** YOUR INSTRUCTIONS **
Extract the lines of the records from the one that contains "Inference Time" through the end of the records, and reproduce them unchanged, leaving out the pictures.

** ENTRIES PROVIDED **

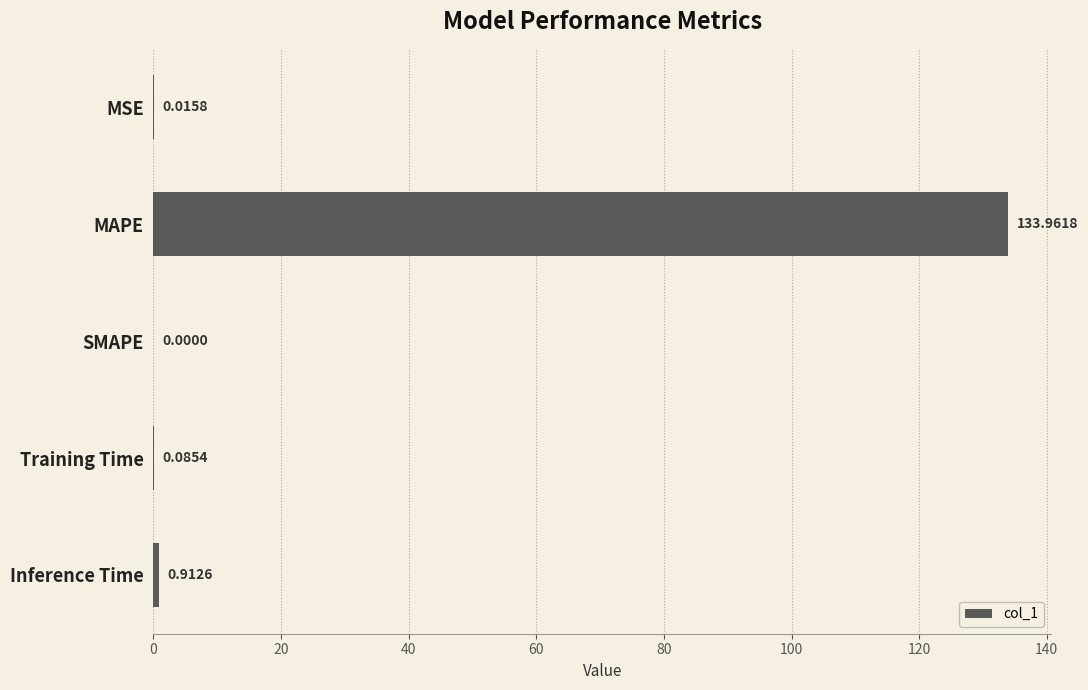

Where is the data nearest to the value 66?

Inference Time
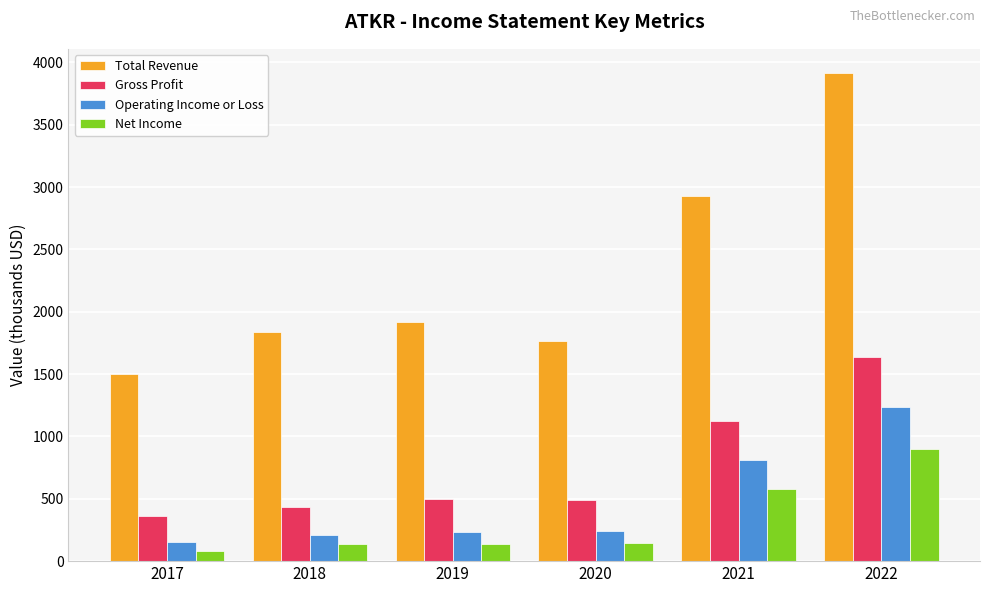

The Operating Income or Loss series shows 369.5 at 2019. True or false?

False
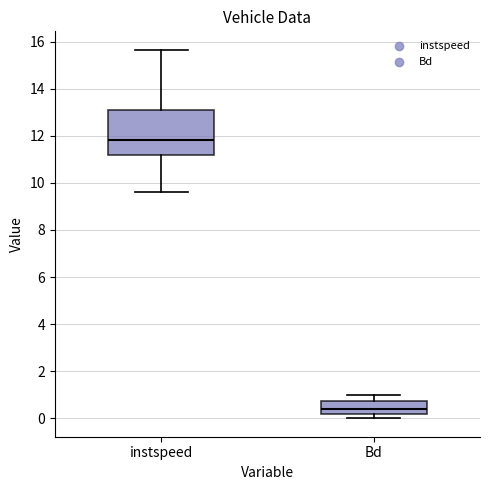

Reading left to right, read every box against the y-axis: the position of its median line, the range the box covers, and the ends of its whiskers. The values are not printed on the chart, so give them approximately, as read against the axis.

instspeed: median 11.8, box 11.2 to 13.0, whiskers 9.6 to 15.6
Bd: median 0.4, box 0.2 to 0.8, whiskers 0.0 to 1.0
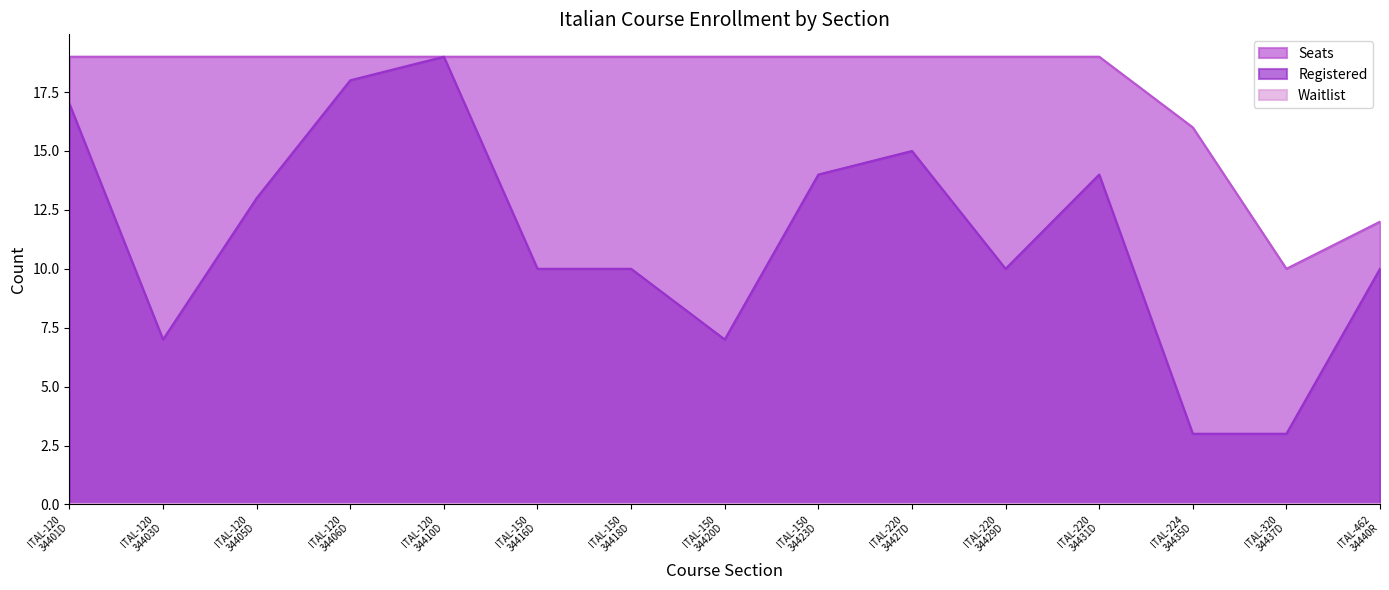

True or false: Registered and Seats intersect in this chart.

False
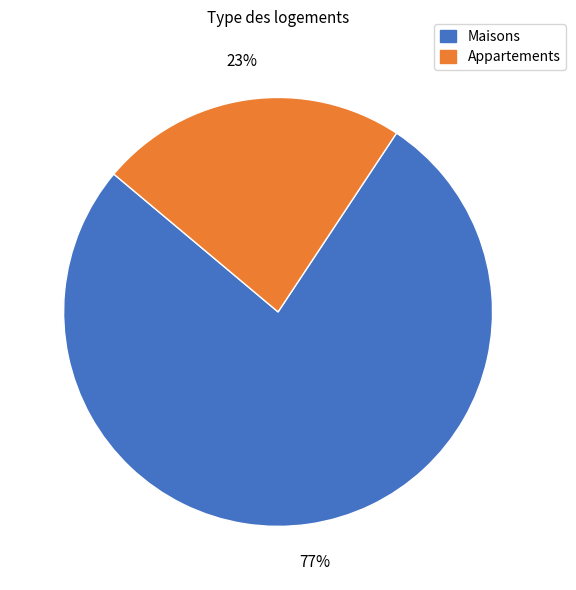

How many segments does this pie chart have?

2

** FINISHED TASK **
Inference Time

The Operating Income or Loss series shows 369.5 at 2019. True or false?

False

Reading left to right, read every box against the y-axis: the position of its median line, the range the box covers, and the ends of its whiskers. The values are not printed on the chart, so give them approximately, as read against the axis.

instspeed: median 11.8, box 11.2 to 13.0, whiskers 9.6 to 15.6
Bd: median 0.4, box 0.2 to 0.8, whiskers 0.0 to 1.0

True or false: Registered and Seats intersect in this chart.

False

How many segments does this pie chart have?

2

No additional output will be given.